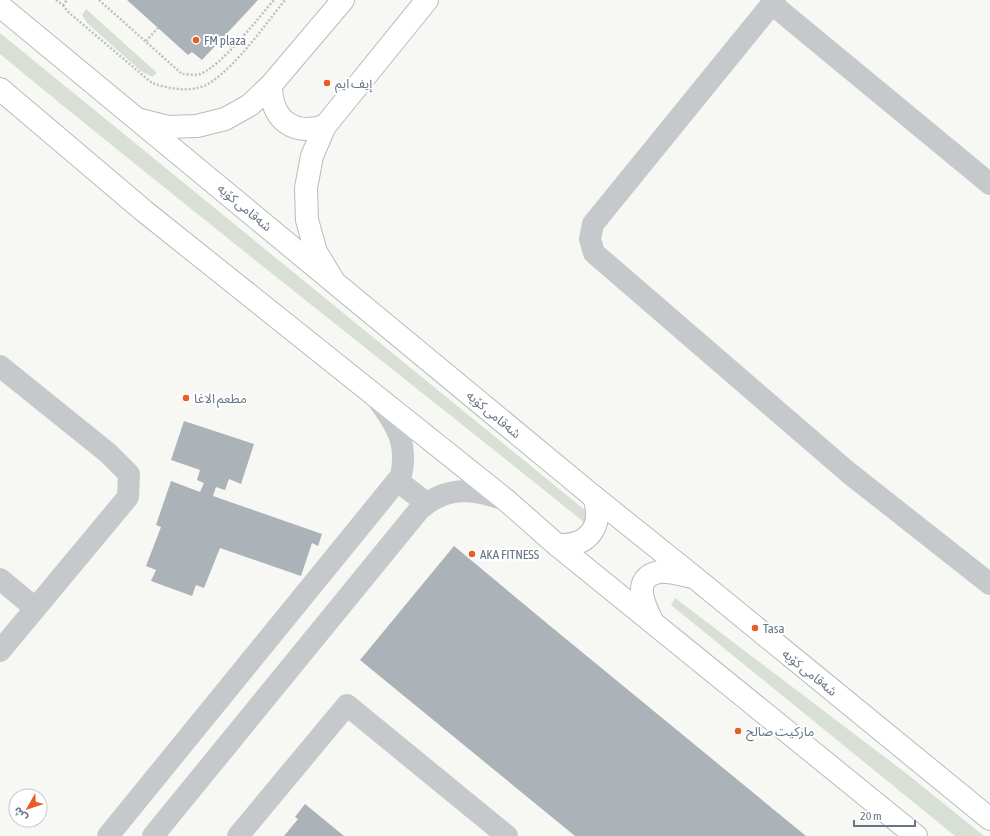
<svg xmlns="http://www.w3.org/2000/svg" width="990" height="836" viewBox="0 0 990 836" font-family="'Asap Condensed','Noto Sans Arabic',sans-serif">
	<rect width="100%" height="100%" fill="#f7f7f4"/>
	<g fill="#d8dfd5">
		<polygon points="86,9 157,73 152,77 141,71 87,23 82,15"/>
		<path d="M 0,33 L 591,515 L 585,523 C 390,366 193,213 0,54 Z"/>
		<polygon points="675,598 907,774 984,836 955,836 671,605"/>
	</g>
	<g fill="#abb3b9">
		<polygon points="127,0 258,0 202,60 192,52 188,55"/>
		<polygon points="184,421 254,444 241,484 229,479 225,490 216,487 213,496 322,534 318,546 312,543 301,576 220,548 204,588 196,585 192,596 151,581 156,570 146,566 161,527 156,525 171,481 200,492 204,483 197,480 200,470 171,460"/>
		<polygon points="454,546 549,625 806,836 575,836 360,660"/>
		<polygon points="305,804 344,836 284,836 298,819 295,817"/>
	</g>
	<g fill="none" stroke-linecap="round" stroke-linejoin="round">
		<g stroke="#b7bcc1" stroke-width="24">
			<g id="secondary">
				<path d="M 271,85 C 271,119 292,136 325,126"/>
				<polyline points="140,120 168,127 197,126 225,119 250,105 271,85 343,0"/>
				<polyline points="333,280 316,252 307,220 306,188 312,156 325,126 427,0"/>
			</g>
		</g>
		<g stroke="#b7bbbe" stroke-width="24">
			<g id="trunk">
				<polyline points="0,6 594,497 694,577 990,819"/>
				<polyline points="0,89 144,211 507,501 557,545 916,836"/>
				<path d="M 557,545 C 588,547 604,527 594,497"/>
				<path d="M 652,621 C 644,605 631,578 659,572 C 669,571 683,575 693,577"/>
			</g>
		</g>
		<g stroke="#bec1c3" stroke-width="2.5" stroke-dasharray="2 2" stroke-linecap="butt">
			<polyline points="56,0 63,5 67,0"/>
			<path d="M 99,0 L 182,74 C 187,74 195,76 200,74 C 223,65 257,19 274,0"/>
			<path d="M 63,5 L 67,11 L 152,83 C 169,89 195,94 211,82 C 237,65 265,25 285,0"/>
			<polyline points="146,41 158,28"/>
		</g>
		<g stroke="#c5c9cc" stroke-width="22">
			<polyline points="775,0 593,224 590,239 594,253 849,473 990,584"/>
			<polyline points="772,4 990,184"/>
			<polyline points="0,366 108,453 129,474 128,497 0,651"/>
			<polyline points="0,579 35,608"/>
			<polyline points="238,836 347,705 507,836"/>
		</g>
		<g stroke="#c5c9cc" stroke-width="22">
			<polyline points="398,481 426,503"/>
			<path d="M 108,836 L 401,476 C 408,444 397,425 378,400"/>
			<path d="M 153,836 L 419,510 C 446,485 475,488 507,501"/>
		</g>
		<use href="#secondary" stroke="#fff" stroke-width="22"/>
		<use href="#trunk" stroke="#fff" stroke-width="22"/>
	</g>
	<g fill="#e75d25" stroke="#fff" stroke-width="1.5">
		<circle cx="196" cy="40" r="4"/>
		<circle cx="327" cy="83" r="4"/>
		<circle cx="186" cy="398" r="4"/>
		<circle cx="472" cy="554" r="4"/>
		<circle cx="755" cy="628" r="4"/>
		<circle cx="738" cy="731" r="4"/>
	</g>
	<g text-anchor="middle" stroke-width="4" stroke-linejoin="round" paint-order="stroke">
		<g font-size="13" fill="#657686" stroke="#fff" text-anchor="start">
			<text x="204" y="45">FM plaza</text>
			<text x="335" y="88">إيف ايم</text>
			<text x="194" y="403">مطعم الاغا</text>
			<text x="480" y="559">AKA FITNESS</text>
			<text x="763" y="633">Tasa</text>
			<text x="746" y="736">ماركيت صالح</text>
		</g>
		<g font-size="13" fill="#657686" stroke="#fff">
			<text transform="translate(245 207) rotate(40)" y="5">شەقامی کۆیە</text>
			<text transform="translate(494 414) rotate(40)" y="5">شەقامی کۆیە</text>
			<text transform="translate(810 672) rotate(39)" y="5">شەقامی کۆیە</text>
		</g>
	</g>
	<g transform="translate(28 808) rotate(231)"><circle r="19" fill="#ffffff" stroke="#c1c8cf"/>
	<path d="M0-3L7 15L0 10L-7 15Z" fill="#e75d25"/>
	<text y="-6" font-size="11" font-weight="bold" text-anchor="middle" fill="#657686">ش</text>
	</g>
	<path d="M854 820v6h61v-6" fill="none" stroke="#657686" stroke-width="2"/>
	<text x="860" y="820" font-size="12" fill="#657686" stroke="#ffffff" stroke-width="3" paint-order="stroke">20 m</text>
</svg>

# # # # #

• _Exercise_
If a record holds a picture, leave the picture out and transcribe everything else exactly.

• _Solution to the problem_
<svg xmlns="http://www.w3.org/2000/svg" width="990" height="836" viewBox="0 0 990 836" font-family="'Asap Condensed','Noto Sans Arabic',sans-serif">
	<rect width="100%" height="100%" fill="#f7f7f4"/>
	<g fill="#d8dfd5">
		<polygon points="86,9 157,73 152,77 141,71 87,23 82,15"/>
		<path d="M 0,33 L 591,515 L 585,523 C 390,366 193,213 0,54 Z"/>
		<polygon points="675,598 907,774 984,836 955,836 671,605"/>
	</g>
	<g fill="#abb3b9">
		<polygon points="127,0 258,0 202,60 192,52 188,55"/>
		<polygon points="184,421 254,444 241,484 229,479 225,490 216,487 213,496 322,534 318,546 312,543 301,576 220,548 204,588 196,585 192,596 151,581 156,570 146,566 161,527 156,525 171,481 200,492 204,483 197,480 200,470 171,460"/>
		<polygon points="454,546 549,625 806,836 575,836 360,660"/>
		<polygon points="305,804 344,836 284,836 298,819 295,817"/>
	</g>
	<g fill="none" stroke-linecap="round" stroke-linejoin="round">
		<g stroke="#b7bcc1" stroke-width="24">
			<g id="secondary">
				<path d="M 271,85 C 271,119 292,136 325,126"/>
				<polyline points="140,120 168,127 197,126 225,119 250,105 271,85 343,0"/>
				<polyline points="333,280 316,252 307,220 306,188 312,156 325,126 427,0"/>
			</g>
		</g>
		<g stroke="#b7bbbe" stroke-width="24">
			<g id="trunk">
				<polyline points="0,6 594,497 694,577 990,819"/>
				<polyline points="0,89 144,211 507,501 557,545 916,836"/>
				<path d="M 557,545 C 588,547 604,527 594,497"/>
				<path d="M 652,621 C 644,605 631,578 659,572 C 669,571 683,575 693,577"/>
			</g>
		</g>
		<g stroke="#bec1c3" stroke-width="2.5" stroke-dasharray="2 2" stroke-linecap="butt">
			<polyline points="56,0 63,5 67,0"/>
			<path d="M 99,0 L 182,74 C 187,74 195,76 200,74 C 223,65 257,19 274,0"/>
			<path d="M 63,5 L 67,11 L 152,83 C 169,89 195,94 211,82 C 237,65 265,25 285,0"/>
			<polyline points="146,41 158,28"/>
		</g>
		<g stroke="#c5c9cc" stroke-width="22">
			<polyline points="775,0 593,224 590,239 594,253 849,473 990,584"/>
			<polyline points="772,4 990,184"/>
			<polyline points="0,366 108,453 129,474 128,497 0,651"/>
			<polyline points="0,579 35,608"/>
			<polyline points="238,836 347,705 507,836"/>
		</g>
		<g stroke="#c5c9cc" stroke-width="22">
			<polyline points="398,481 426,503"/>
			<path d="M 108,836 L 401,476 C 408,444 397,425 378,400"/>
			<path d="M 153,836 L 419,510 C 446,485 475,488 507,501"/>
		</g>
		<use href="#secondary" stroke="#fff" stroke-width="22"/>
		<use href="#trunk" stroke="#fff" stroke-width="22"/>
	</g>
	<g fill="#e75d25" stroke="#fff" stroke-width="1.5">
		<circle cx="196" cy="40" r="4"/>
		<circle cx="327" cy="83" r="4"/>
		<circle cx="186" cy="398" r="4"/>
		<circle cx="472" cy="554" r="4"/>
		<circle cx="755" cy="628" r="4"/>
		<circle cx="738" cy="731" r="4"/>
	</g>
	<g text-anchor="middle" stroke-width="4" stroke-linejoin="round" paint-order="stroke">
		<g font-size="13" fill="#657686" stroke="#fff" text-anchor="start">
			<text x="204" y="45">FM plaza</text>
			<text x="335" y="88">إيف ايم</text>
			<text x="194" y="403">مطعم الاغا</text>
			<text x="480" y="559">AKA FITNESS</text>
			<text x="763" y="633">Tasa</text>
			<text x="746" y="736">ماركيت صالح</text>
		</g>
		<g font-size="13" fill="#657686" stroke="#fff">
			<text transform="translate(245 207) rotate(40)" y="5">شەقامی کۆیە</text>
			<text transform="translate(494 414) rotate(40)" y="5">شەقامی کۆیە</text>
			<text transform="translate(810 672) rotate(39)" y="5">شەقامی کۆیە</text>
		</g>
	</g>
	<g transform="translate(28 808) rotate(231)"><circle r="19" fill="#ffffff" stroke="#c1c8cf"/>
	<path d="M0-3L7 15L0 10L-7 15Z" fill="#e75d25"/>
	<text y="-6" font-size="11" font-weight="bold" text-anchor="middle" fill="#657686">ش</text>
	</g>
	<path d="M854 820v6h61v-6" fill="none" stroke="#657686" stroke-width="2"/>
	<text x="860" y="820" font-size="12" fill="#657686" stroke="#ffffff" stroke-width="3" paint-order="stroke">20 m</text>
</svg>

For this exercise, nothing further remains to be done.